-- BEGIN Input records --

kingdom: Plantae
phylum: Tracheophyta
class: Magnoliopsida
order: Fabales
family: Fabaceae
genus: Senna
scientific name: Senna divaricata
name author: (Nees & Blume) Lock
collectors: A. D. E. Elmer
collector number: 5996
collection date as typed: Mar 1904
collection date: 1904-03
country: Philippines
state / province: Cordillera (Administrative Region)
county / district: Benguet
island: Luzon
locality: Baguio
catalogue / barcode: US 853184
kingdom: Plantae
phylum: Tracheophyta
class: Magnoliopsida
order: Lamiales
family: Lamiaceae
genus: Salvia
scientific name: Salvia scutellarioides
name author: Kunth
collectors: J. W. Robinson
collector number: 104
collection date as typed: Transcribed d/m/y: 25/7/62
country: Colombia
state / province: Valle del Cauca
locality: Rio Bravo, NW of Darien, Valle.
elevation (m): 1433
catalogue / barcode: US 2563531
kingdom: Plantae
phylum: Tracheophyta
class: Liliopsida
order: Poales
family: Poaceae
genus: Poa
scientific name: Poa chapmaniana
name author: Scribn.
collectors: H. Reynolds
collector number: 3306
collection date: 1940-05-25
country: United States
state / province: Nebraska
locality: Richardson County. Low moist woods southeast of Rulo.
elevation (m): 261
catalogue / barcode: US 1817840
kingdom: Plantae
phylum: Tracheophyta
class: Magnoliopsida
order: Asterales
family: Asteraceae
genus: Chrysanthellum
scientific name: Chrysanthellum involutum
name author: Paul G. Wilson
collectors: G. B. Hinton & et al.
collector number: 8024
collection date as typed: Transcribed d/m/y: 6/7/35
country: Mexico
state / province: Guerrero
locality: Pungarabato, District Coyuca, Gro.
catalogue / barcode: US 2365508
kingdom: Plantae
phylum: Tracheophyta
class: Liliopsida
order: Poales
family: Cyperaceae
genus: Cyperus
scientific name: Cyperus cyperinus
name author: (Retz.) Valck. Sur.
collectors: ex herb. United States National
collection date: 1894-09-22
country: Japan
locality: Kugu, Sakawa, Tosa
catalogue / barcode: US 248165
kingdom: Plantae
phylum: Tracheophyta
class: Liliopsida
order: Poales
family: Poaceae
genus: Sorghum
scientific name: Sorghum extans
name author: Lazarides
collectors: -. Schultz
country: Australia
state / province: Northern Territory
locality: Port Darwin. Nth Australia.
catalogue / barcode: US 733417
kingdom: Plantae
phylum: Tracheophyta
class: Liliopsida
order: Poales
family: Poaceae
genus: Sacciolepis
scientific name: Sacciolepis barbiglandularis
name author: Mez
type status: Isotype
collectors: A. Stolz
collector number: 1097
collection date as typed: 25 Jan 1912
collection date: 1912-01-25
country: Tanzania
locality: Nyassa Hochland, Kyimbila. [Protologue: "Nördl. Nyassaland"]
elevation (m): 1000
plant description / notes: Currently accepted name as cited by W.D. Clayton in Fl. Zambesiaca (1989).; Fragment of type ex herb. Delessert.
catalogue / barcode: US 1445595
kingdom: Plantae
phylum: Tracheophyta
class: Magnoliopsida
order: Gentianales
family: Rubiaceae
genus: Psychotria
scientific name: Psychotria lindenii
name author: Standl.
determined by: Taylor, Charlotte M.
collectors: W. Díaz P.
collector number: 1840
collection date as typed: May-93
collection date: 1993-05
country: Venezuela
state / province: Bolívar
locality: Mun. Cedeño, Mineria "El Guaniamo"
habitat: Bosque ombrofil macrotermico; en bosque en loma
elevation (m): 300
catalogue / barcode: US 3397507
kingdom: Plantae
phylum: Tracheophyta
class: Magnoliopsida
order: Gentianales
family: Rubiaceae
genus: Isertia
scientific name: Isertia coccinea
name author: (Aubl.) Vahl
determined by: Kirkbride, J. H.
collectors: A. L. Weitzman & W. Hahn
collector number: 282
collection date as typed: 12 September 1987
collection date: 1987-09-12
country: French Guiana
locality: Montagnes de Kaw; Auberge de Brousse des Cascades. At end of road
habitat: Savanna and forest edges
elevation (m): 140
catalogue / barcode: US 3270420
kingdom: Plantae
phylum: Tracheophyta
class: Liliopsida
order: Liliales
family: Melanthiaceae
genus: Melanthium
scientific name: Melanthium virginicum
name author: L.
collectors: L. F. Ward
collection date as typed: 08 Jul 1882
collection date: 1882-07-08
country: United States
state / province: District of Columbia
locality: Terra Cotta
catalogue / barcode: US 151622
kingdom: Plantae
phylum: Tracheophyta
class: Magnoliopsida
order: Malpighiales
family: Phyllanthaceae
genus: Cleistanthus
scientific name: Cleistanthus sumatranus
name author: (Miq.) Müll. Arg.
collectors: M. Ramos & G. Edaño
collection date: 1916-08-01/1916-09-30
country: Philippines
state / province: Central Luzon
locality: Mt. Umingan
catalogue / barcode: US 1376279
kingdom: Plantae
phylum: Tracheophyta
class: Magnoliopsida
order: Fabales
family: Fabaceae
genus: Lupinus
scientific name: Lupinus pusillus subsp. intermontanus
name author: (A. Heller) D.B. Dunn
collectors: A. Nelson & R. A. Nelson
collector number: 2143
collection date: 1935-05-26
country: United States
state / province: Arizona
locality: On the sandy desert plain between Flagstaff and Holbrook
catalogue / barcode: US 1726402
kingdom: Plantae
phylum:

-- END Input records --

■ **Task directions**: State how many of the lines above contain the string "elevation", matching case exactly, and give only that number.

■ **Full response**: 5